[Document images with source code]
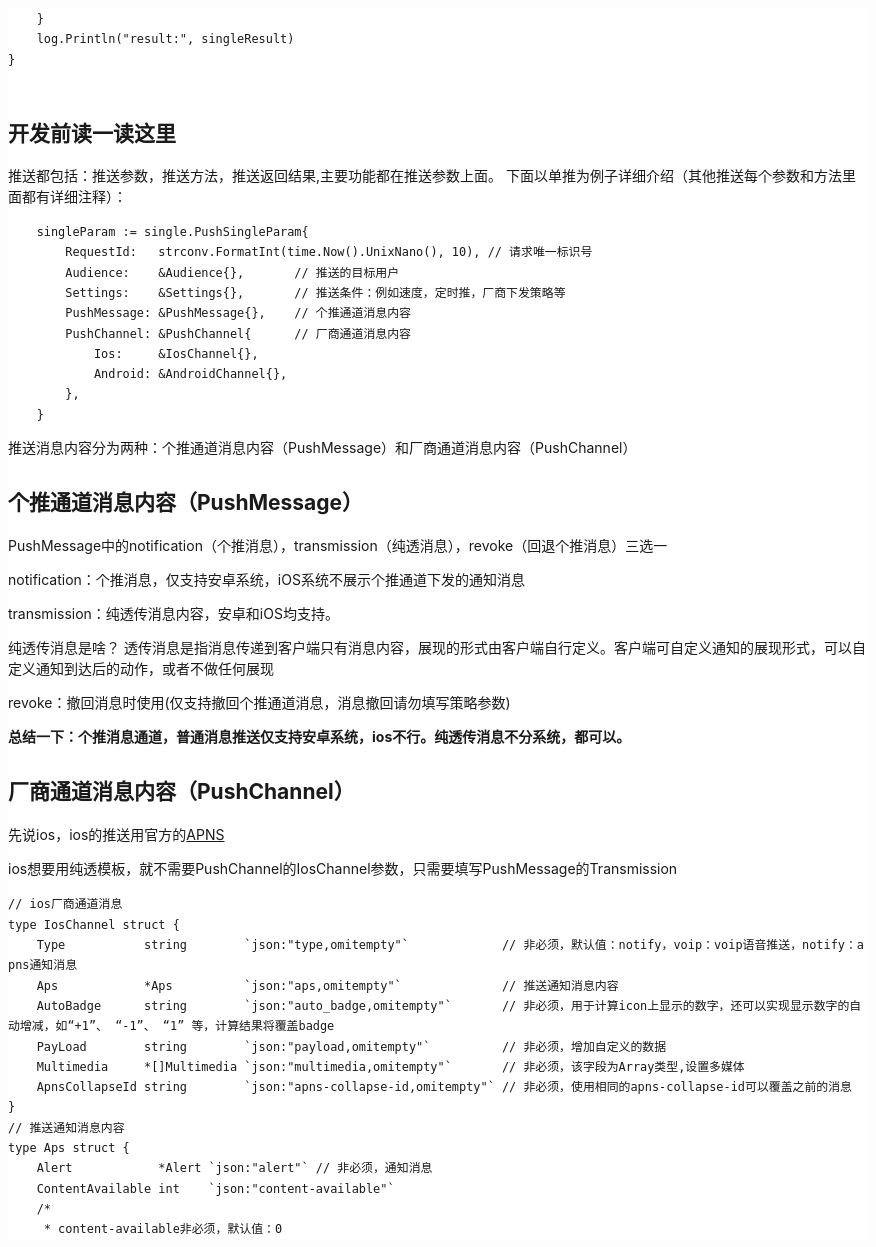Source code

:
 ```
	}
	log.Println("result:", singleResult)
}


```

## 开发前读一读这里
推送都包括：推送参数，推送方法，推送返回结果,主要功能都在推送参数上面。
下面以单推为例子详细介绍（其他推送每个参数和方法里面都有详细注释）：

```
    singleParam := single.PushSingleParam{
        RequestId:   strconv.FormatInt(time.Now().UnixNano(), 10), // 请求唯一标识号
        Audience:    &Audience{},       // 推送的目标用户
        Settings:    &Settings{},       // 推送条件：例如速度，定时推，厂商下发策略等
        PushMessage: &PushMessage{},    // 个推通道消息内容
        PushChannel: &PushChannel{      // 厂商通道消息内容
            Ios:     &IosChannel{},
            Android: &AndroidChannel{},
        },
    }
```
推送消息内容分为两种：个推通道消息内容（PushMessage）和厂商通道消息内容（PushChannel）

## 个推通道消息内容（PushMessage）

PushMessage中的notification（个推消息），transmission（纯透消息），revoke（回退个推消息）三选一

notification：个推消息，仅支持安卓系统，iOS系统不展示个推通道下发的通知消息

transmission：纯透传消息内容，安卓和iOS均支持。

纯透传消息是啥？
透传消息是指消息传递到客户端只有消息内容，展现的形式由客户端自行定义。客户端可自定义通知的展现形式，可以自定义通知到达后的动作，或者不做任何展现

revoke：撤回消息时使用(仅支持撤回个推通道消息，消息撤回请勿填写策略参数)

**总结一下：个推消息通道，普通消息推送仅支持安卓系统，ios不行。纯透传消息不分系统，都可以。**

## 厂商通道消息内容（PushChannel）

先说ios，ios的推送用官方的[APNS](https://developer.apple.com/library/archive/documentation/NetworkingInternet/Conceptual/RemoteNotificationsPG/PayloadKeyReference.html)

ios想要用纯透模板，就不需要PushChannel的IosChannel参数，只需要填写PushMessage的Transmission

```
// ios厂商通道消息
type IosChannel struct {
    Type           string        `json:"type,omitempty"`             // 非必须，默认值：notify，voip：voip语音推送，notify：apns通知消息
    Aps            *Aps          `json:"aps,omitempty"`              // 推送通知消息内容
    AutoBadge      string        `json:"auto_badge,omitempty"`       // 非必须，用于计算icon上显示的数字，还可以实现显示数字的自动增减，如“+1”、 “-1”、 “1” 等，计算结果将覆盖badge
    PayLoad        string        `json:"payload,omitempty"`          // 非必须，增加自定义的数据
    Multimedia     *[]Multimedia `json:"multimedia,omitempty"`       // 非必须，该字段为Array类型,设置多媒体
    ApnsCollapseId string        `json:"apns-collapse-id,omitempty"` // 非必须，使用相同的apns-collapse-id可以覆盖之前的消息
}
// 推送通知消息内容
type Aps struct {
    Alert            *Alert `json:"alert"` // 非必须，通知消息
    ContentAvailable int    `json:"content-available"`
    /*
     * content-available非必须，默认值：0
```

--

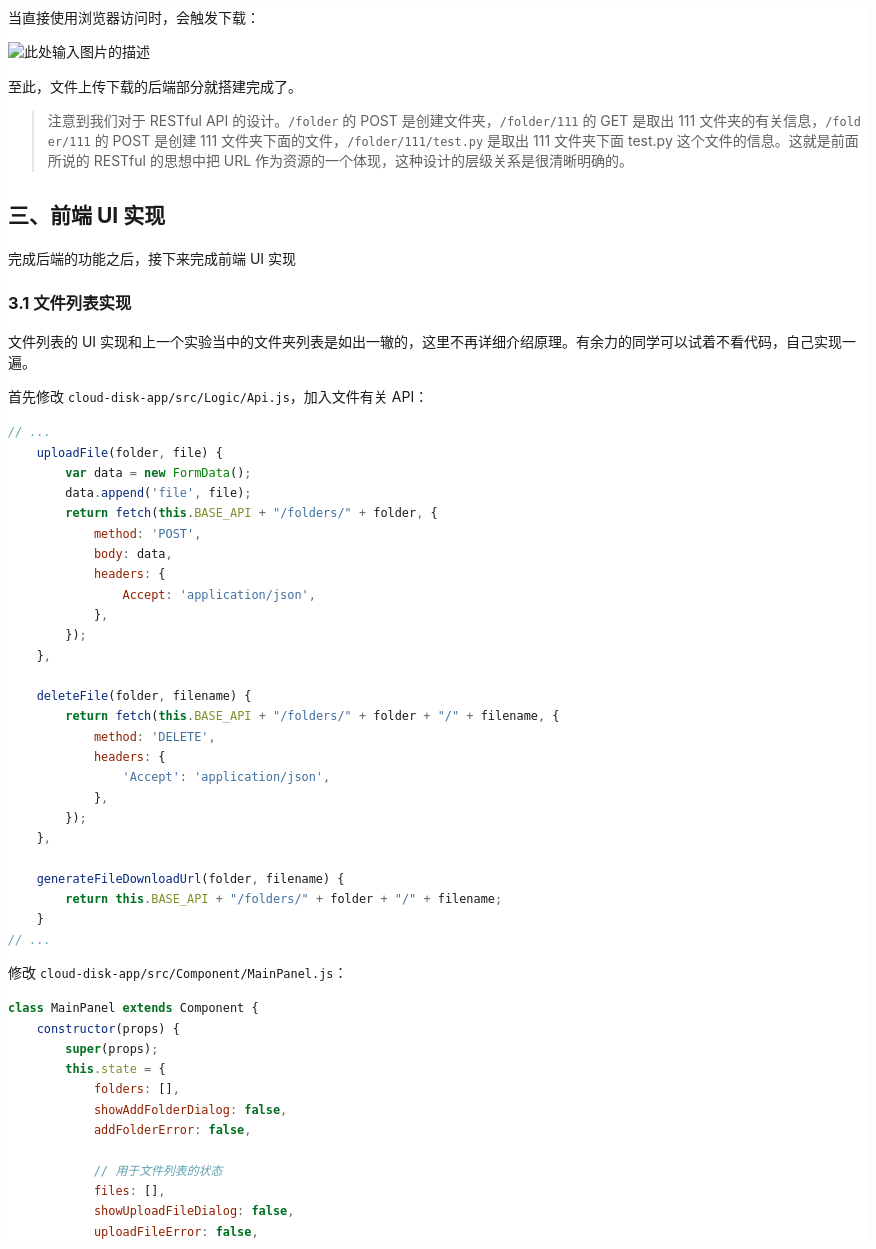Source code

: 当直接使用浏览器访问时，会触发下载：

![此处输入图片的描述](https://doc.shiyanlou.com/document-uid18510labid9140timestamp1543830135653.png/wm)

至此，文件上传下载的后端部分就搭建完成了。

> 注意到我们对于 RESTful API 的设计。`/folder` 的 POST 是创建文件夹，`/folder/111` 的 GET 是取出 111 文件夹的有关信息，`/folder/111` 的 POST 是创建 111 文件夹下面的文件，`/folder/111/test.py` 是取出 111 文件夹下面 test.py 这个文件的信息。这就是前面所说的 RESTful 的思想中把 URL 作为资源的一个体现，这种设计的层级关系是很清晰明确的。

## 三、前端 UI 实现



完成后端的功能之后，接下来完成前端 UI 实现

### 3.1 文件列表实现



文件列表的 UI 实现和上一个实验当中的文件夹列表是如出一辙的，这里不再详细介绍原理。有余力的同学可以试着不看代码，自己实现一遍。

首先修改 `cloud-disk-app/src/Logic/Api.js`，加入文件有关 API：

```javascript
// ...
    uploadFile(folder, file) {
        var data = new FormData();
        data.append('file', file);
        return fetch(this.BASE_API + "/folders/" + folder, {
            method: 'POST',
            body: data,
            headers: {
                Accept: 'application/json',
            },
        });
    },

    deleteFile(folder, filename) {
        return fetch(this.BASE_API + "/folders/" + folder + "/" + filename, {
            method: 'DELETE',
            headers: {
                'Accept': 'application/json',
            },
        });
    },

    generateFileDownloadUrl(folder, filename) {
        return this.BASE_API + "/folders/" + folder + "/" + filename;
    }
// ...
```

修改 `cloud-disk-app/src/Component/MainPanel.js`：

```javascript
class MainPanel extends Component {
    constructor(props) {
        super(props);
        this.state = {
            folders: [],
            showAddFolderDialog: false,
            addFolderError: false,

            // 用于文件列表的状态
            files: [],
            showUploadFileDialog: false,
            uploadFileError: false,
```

--

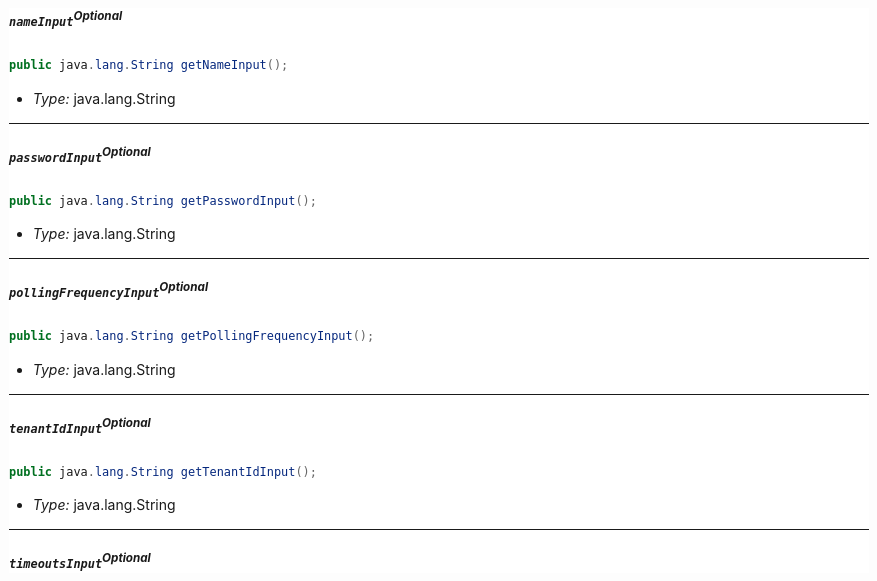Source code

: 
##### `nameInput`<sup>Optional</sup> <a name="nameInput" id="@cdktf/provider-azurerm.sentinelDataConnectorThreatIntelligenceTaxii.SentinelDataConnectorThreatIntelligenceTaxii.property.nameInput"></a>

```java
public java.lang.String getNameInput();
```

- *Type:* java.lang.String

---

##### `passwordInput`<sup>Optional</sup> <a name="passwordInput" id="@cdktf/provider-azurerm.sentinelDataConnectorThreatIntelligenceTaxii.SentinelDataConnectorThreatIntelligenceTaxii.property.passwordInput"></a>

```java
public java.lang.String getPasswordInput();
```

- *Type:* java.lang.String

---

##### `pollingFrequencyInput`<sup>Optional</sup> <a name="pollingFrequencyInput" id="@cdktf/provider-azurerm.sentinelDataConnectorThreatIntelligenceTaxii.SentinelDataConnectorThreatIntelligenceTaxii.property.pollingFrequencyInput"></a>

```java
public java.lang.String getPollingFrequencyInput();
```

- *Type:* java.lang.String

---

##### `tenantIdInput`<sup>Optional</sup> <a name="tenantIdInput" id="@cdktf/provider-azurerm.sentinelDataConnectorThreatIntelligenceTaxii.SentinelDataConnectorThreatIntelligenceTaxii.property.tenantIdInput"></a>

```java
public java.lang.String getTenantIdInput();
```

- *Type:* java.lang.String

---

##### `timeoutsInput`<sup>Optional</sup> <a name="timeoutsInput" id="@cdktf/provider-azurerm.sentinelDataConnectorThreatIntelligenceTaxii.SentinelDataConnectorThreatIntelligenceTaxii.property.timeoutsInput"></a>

EXERCISE OBJECTIVE: Tell me how many lines of the records include the word "推送通知消息内容", and say nothing else.

ANSWER BOX: 2